Based on my listening tests, the Nova would hold its own quite nicely in comparison to like-priced integrated amplifiers—even if it didn’t include a killer onboard DAC. Three sonic qualities define the Nova’s sound. First, its tube-driven front end confers a gentle (but definitely not sloppy-sounding) touch of organic warmth and harmonic richness that make the Nova sound much more “alive” than many of the solid-state-only integrated amps I’ve heard. The Nova also sounds good in solid-state only mode, but with a presentation that, while very clean, is somewhat less rich, three-dimensional, and involving than when the tube circuit is engaged. Second, the Nova has a remarkably focused and well-defined character, and handles low-level details very well. As a result, imaging and soundstaging details are conveyed with the sort of precision and solidity that remind me of far more expensive integrated amps. Third, the amp’s bass sounds very tight and well controlled, exhibiting none of the looseness I’ve observed with some all-tube integrated amps. In short, the Nova, like many hybrid-integrated amps, is a best-of-two worlds design—one that marries tube warmth and harmonic richness with solid-state tautness and control.
The only drawback I noted, and it seems almost unfair to mention it, is that the 80Wpc amp does not have quite as much dynamic “grunt” or low bass punch as some higher-powered amps in its class. But don’t get me wrong: the Nova offers good dynamics and bass with the limits of its power envelope. It’s just that certain speakers require a bit more wattage than the Nova has on tap in order to really clear their throats and sing. But to put things back in perspective, remember this: virtually none of the Nova’s higher-powered competitors can match its versatility.
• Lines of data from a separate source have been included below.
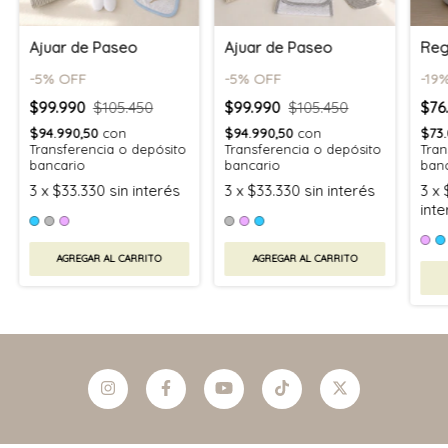
Ajuar de Paseo
Ajuar de Paseo
Reg
-
5
% OFF
-
5
% OFF
-
19
%
$99.990
$105.450
$99.990
$105.450
$76
$94.990,50
con
$94.990,50
con
$73
Transferencia o depósito
Transferencia o depósito
Tran
bancario
bancario
ban
3
x
$33.330
sin interés
3
x
$33.330
sin interés
3
x
inte
AGREGAR AL CARRITO
AGREGAR AL CARRITO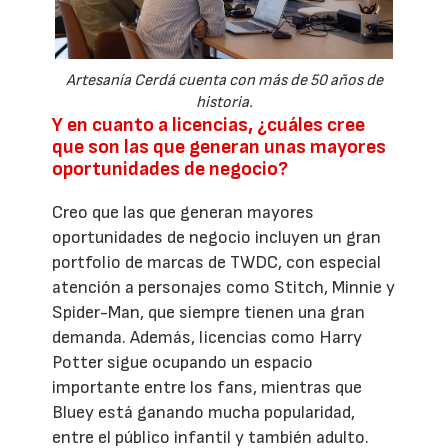
Artesanía Cerdá cuenta con más de 50 años de
historia.
Y en cuanto a licencias, ¿cuáles cree
que son las que generan unas mayores
oportunidades de negocio?
Creo que las que generan mayores
oportunidades de negocio incluyen un gran
portfolio de marcas de TWDC, con especial
atención a personajes como Stitch, Minnie y
Spider-Man, que siempre tienen una gran
demanda. Además, licencias como Harry
Potter sigue ocupando un espacio
importante entre los fans, mientras que
Bluey está ganando mucha popularidad,
entre el público infantil y también adulto.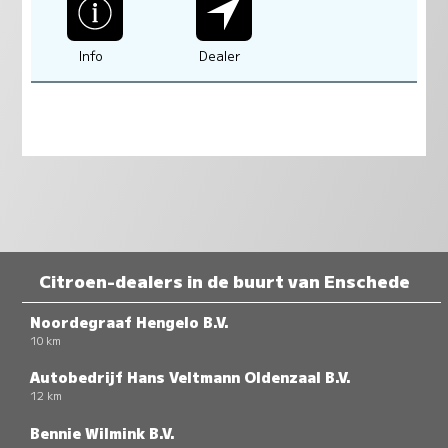
Info
Dealer
Citroen-dealers in de buurt van Enschede
Noordegraaf Hengelo B.V.
10 km
Autobedrijf Hans Veltmann Oldenzaal B.V.
12 km
Bennie Wilmink B.V.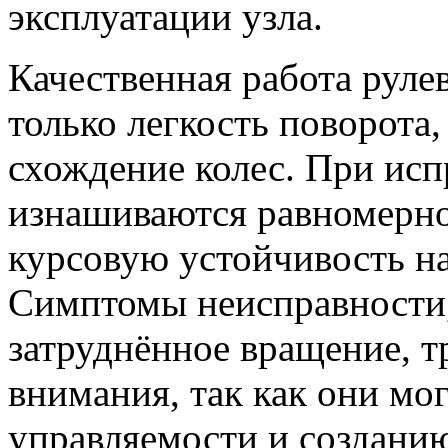
эксплуатации узла.
Качественная работа руле
только легкость поворота,
схождение колес. При ис
изнашиваются равномерно,
курсовую устойчивость н
Симптомы неисправности, 
затруднённое вращение, 
внимания, так как они мо
управляемости и создани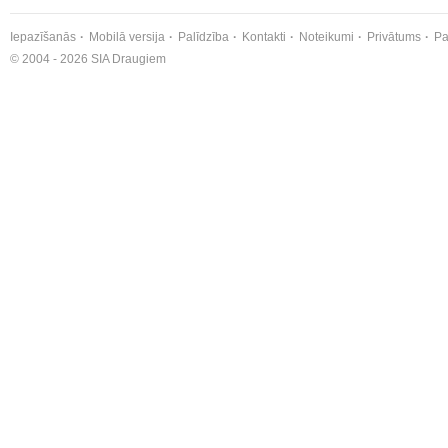
Iepazīšanās
Mobilā versija
Palīdzība
Kontakti
Noteikumi
Privātums
Pa
© 2004 - 2026 SIA Draugiem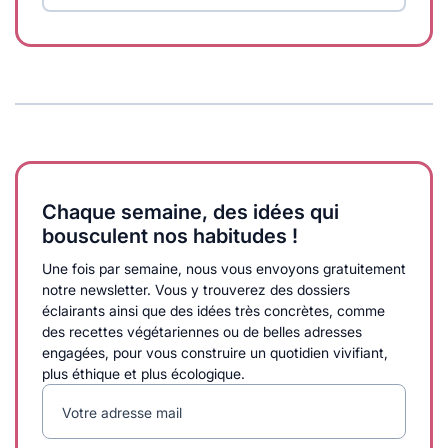
Chaque semaine, des idées qui
bousculent nos habitudes !
Une fois par semaine, nous vous envoyons gratuitement
notre newsletter. Vous y trouverez des dossiers
éclairants ainsi que des idées très concrètes, comme
des recettes végétariennes ou de belles adresses
engagées, pour vous construire un quotidien vivifiant,
plus éthique et plus écologique.
Votre adresse mail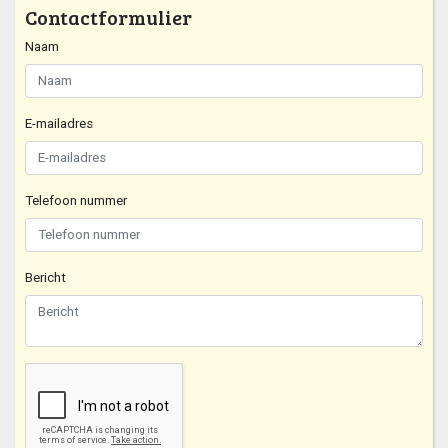
Contactformulier
Naam
E-mailadres
Telefoon nummer
Bericht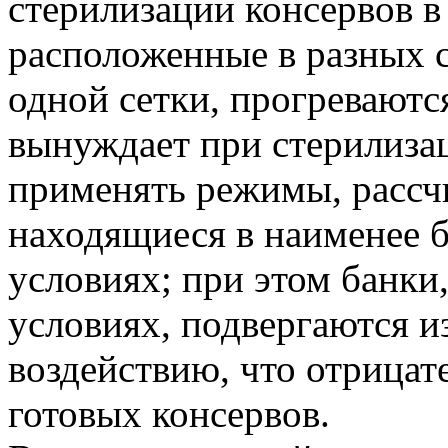
стерилизации консервов в
расположенные в разных с
одной сетки, прогреваютс
вынуждает при стерилизац
применять режимы, рассч
находящиеся в наименее 
условиях; при этом банки
условиях, подвергаются 
воздействию, что отрицат
готовых консервов.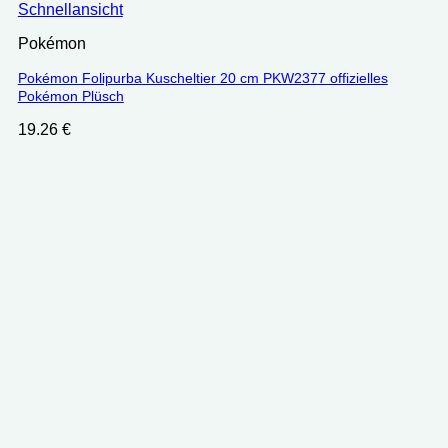
Schnellansicht
Pokémon
Pokémon Folipurba Kuscheltier 20 cm PKW2377 offizielles
Pokémon Plüsch
19.26
€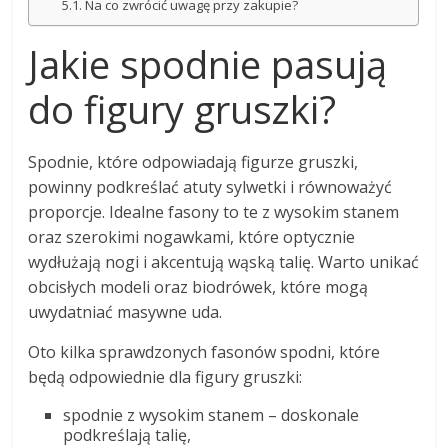
Na co zwrócić uwagę przy zakupie?
Jakie spodnie pasują
do figury gruszki?
Spodnie, które odpowiadają figurze gruszki,
powinny podkreślać atuty sylwetki i równoważyć
proporcje. Idealne fasony to te z wysokim stanem
oraz szerokimi nogawkami, które optycznie
wydłużają nogi i akcentują wąską talię. Warto unikać
obcisłych modeli oraz biodrówek, które mogą
uwydatniać masywne uda.
Oto kilka sprawdzonych fasonów spodni, które
będą odpowiednie dla figury gruszki:
spodnie z wysokim stanem – doskonale
podkreślają talię,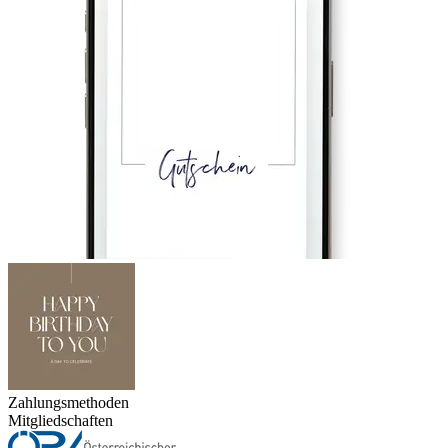
Zahlungsmethoden
Mitgliedschaften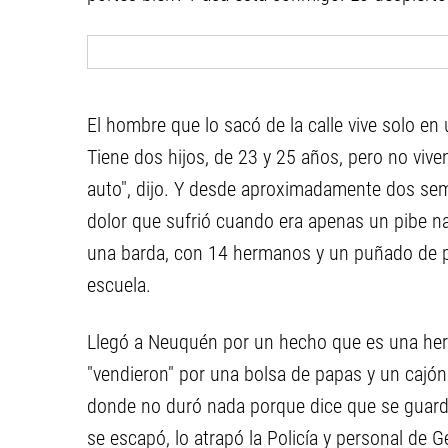
El hombre que lo sacó de la calle vive solo e
Tiene dos hijos, de 23 y 25 años, pero no viven
auto", dijo. Y desde aproximadamente dos sema
dolor que sufrió cuando era apenas un pibe na
una barda, con 14 hermanos y un puñado de piñ
escuela.
Llegó a Neuquén por un hecho que es una heri
"vendieron" por una bolsa de papas y un cajó
donde no duró nada porque dice que se guardab
se escapó, lo atrapó la Policía y personal de G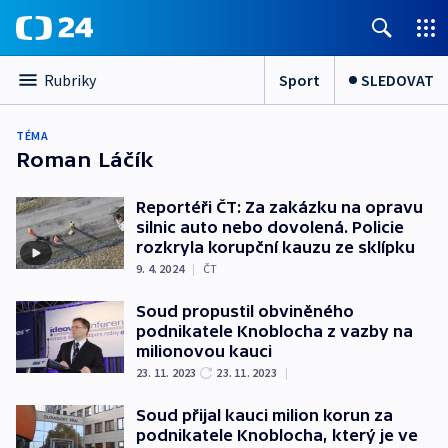
Sport
SLEDOVAT
Rubriky
TÉMA
Roman Láčík
Reportéři ČT: Za zakázku na opravu
silnic auto nebo dovolená. Policie
rozkryla korupční kauzu ze sklípku
9. 4. 2024
|
ČT
Soud propustil obviněného
podnikatele Knoblocha z vazby na
milionovou kauci
23. 11. 2023
23. 11. 2023
|
Soud přijal kauci milion korun za
podnikatele Knoblocha, který je ve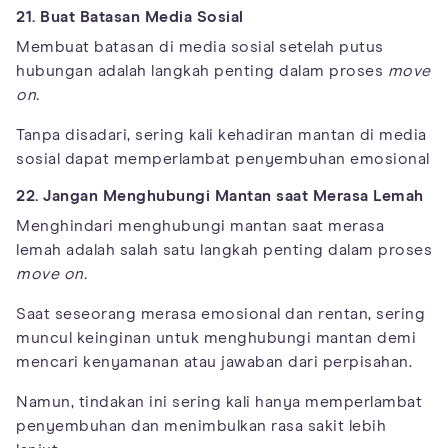
21. Buat Batasan Media Sosial
Membuat batasan di media sosial setelah putus
hubungan adalah langkah penting dalam proses
move
on.
Tanpa disadari, sering kali kehadiran mantan di media
sosial dapat memperlambat penyembuhan emosional
22. Jangan Menghubungi Mantan saat Merasa Lemah
Menghindari menghubungi mantan saat merasa
lemah adalah salah satu langkah penting dalam proses
move on.
Saat seseorang merasa emosional dan rentan, sering
muncul keinginan untuk menghubungi mantan demi
mencari kenyamanan atau jawaban dari perpisahan.
Namun, tindakan ini sering kali hanya memperlambat
penyembuhan dan menimbulkan rasa sakit lebih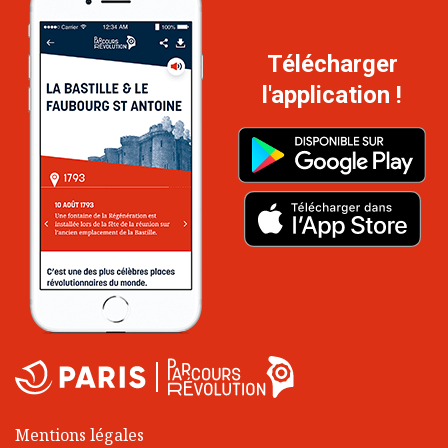
Télécharger
l'application !
Mentions légales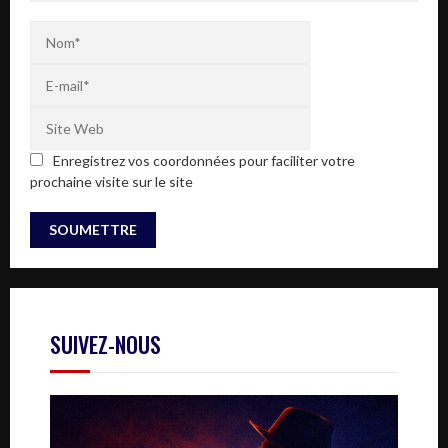
Enregistrez vos coordonnées pour faciliter votre
prochaine visite sur le site
SUIVEZ-NOUS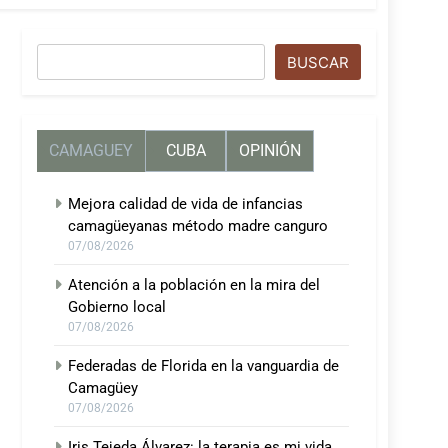
Buscar
BUSCAR
CAMAGUEY
CUBA
OPINIÓN
Mejora calidad de vida de infancias
camagüeyanas método madre canguro
07/08/2026
Atención a la población en la mira del
Gobierno local
07/08/2026
Federadas de Florida en la vanguardia de
Camagüey
07/08/2026
Iris Tejeda Álvarez: la terapia es mi vida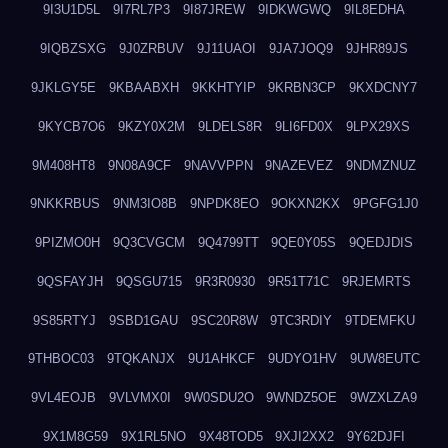
9I3U1D5L
9I7RL7P3
9I87JREW
9IDKWGWQ
9IL8EDHA
9IQBZSXG
9J0ZRBUV
9J11UAOI
9JA7JOQ9
9JHR89JS
9JKLGY5E
9KBAABXH
9KKHTYIP
9KRBN3CP
9KXDCNY7
9KYCB7O6
9KZY0X2M
9LDELS8R
9LI6FD0X
9LPX29XS
9M408HT8
9N08A9CF
9NAVVPPN
9NAZEVEZ
9NDMZNUZ
9NKKRBUS
9NM3IO8B
9NPDK8EO
9OKXN2KX
9PGFG1J0
9PIZMO0H
9Q3CVGCM
9Q4799TT
9QE0Y05S
9QEDJDIS
9QSFAYJH
9QSGU715
9R3R0930
9R51T71C
9RJEMRTS
9S85RTYJ
9SBD1GAU
9SC20R8W
9TC3RDIY
9TDEMFKU
9THBOC03
9TQKANJX
9U1AHKCF
9UDYO1HV
9UW8EUTC
9VL4EOJB
9VLVMX0I
9W0SDU2O
9WNDZ5OE
9WZXLZA9
9X1M8G59
9X1RL5NO
9X48TOD5
9XJI2XX2
9Y62DJFI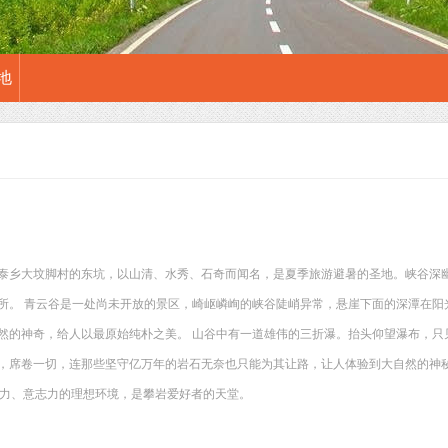
地
泰乡大坟脚村的东坑，以山清、水秀、石奇而闻名，是夏季旅游避暑的圣地。峡谷深
所。 青云谷是一处尚未开放的景区，崎岖嶙峋的峡谷陡峭异常，悬崖下面的深潭在阳
然的神奇，给人以最原始纯朴之美。 山谷中有一道雄伟的三折瀑。抬头仰望瀑布，只
，席卷一切，连那些坚守亿万年的岩石无奈也只能为其让路，让人体验到大自然的神秘
体力、意志力的理想环境，是攀岩爱好者的天堂。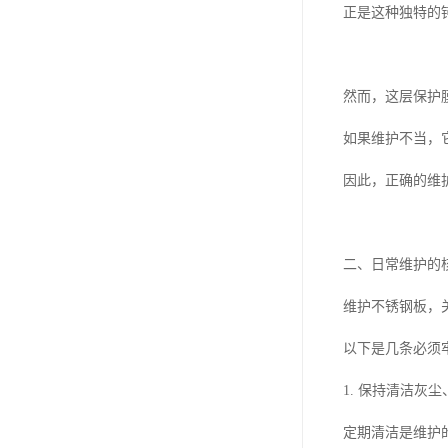
正是这种独特的
然而，这层保护
如果维护不当，
因此，正确的维
二、日常维护的
维护不锈钢板，
以下是几条必须
1. 保持清洁
定期清洁是维护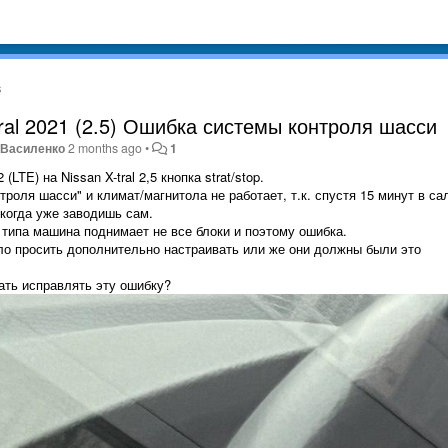
s
ral 2021 (2.5) Ошибка системы контроля шасси
 Василенко
2 months ago
•
1
TE) на Nissan X-tral 2,5 кнопка strat/stop.
роля шасси" и климат/магнитола не работает, т.к. спустя 15 минут в са
 когда уже заводишь сам.
 типа машина поднимает не все блоки и поэтому ошибка.
ыло просить дополнительно настраивать или же они должны были это
ать исправлять эту ошибку?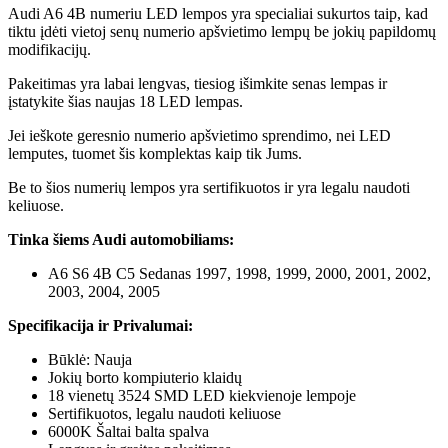
Audi A6 4B numeriu LED lempos yra specialiai sukurtos taip, kad
tiktu įdėti vietoj senų numerio apšvietimo lempų be jokių papildomų
modifikacijų.
Pakeitimas yra labai lengvas, tiesiog išimkite senas lempas ir
įstatykite šias naujas 18 LED lempas.
Jei ieškote geresnio numerio apšvietimo sprendimo, nei LED
lemputes, tuomet šis komplektas kaip tik Jums.
Be to šios numerių lempos yra sertifikuotos ir yra legalu naudoti
keliuose.
Tinka šiems Audi automobiliams:
A6 S6 4B C5 Sedanas 1997, 1998, 1999, 2000, 2001, 2002,
2003, 2004, 2005
Specifikacija ir Privalumai:
Būklė: Nauja
Jokių borto kompiuterio klaidų
18 vienetų 3524 SMD LED kiekvienoje lempoje
Sertifikuotos, legalu naudoti keliuose
6000K Šaltai balta spalva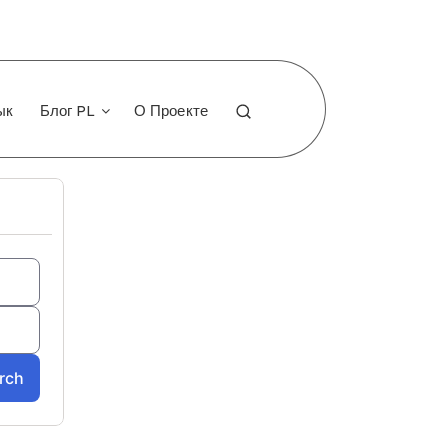
ык
Блог PL
О Проекте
The strengths of the Nova DAC parallel those of the Nova amp, and one of the first qualities you might notice about the DAC would be the strikingly clear, delicate way in which it renders low-level sonic details. If you listen carefully to the decay of percussion instruments through the Peachtree, for example, you’ll hear the shimmer of cymbals or the shudder of bass drums trailing off for a much longer period of time than through most DACs. Similarly, the Nova let’s you hear instruments reverberating within recording spaces long after other DACs would have buried their sounds in background noise—a quality I attribute to the Peachtree DAC’s excellent claimed signal/noise ratio. On paper these might sound like subtle or potentially hair-splitting distinctions, but in practice they mean that the Nova lets you enjoy noticeably more nuanced and finely shaded renditions of your favorite recordings. The sensation is the equivalent of finding sonic buried treasure; the Nova is your “all-access pass” to valuable layers of detail that simply weren’t audible before.
I was also mightily impressed by the Nova’s ability to convey a flowing, expansive sense of dynamic “bloom” whenever the music called for it. Some DACs seem to handle dynamics in a relatively crude, “color by numbers” fashion, but not so the Nova. It faithfully renders both subtle as well large-scale shifts in dynamic emphasis (and all points in between), making good recordings sound unusually expressive and vibrant—almost as though you can feel the music breathing. At more than a few points when listening through the Nova DAC, I found myself thinking (put on your best Dr. Frankenstein accents, now, please), “It is alive…”
Performance tip: For best sound, Peachtree’s Jim Spainhour recommends “at least a 72 hour break-in period due to the organic caps (capacitors) in the DAC.”
Sharp and Soft DAC filter switch settings: I tried flipping back and forth between the Nova’s “Sharp” and “Soft” filter settings and found the Soft setting gave consistently superior results. The “Sharp” setting, while pleasant enough for casual listening, dilutes some of the signature liveliness and harmonic richness of which the Nova is capable. The “Soft” setting, by comparison, yields a noticeably more detailed and dynamically responsive sound.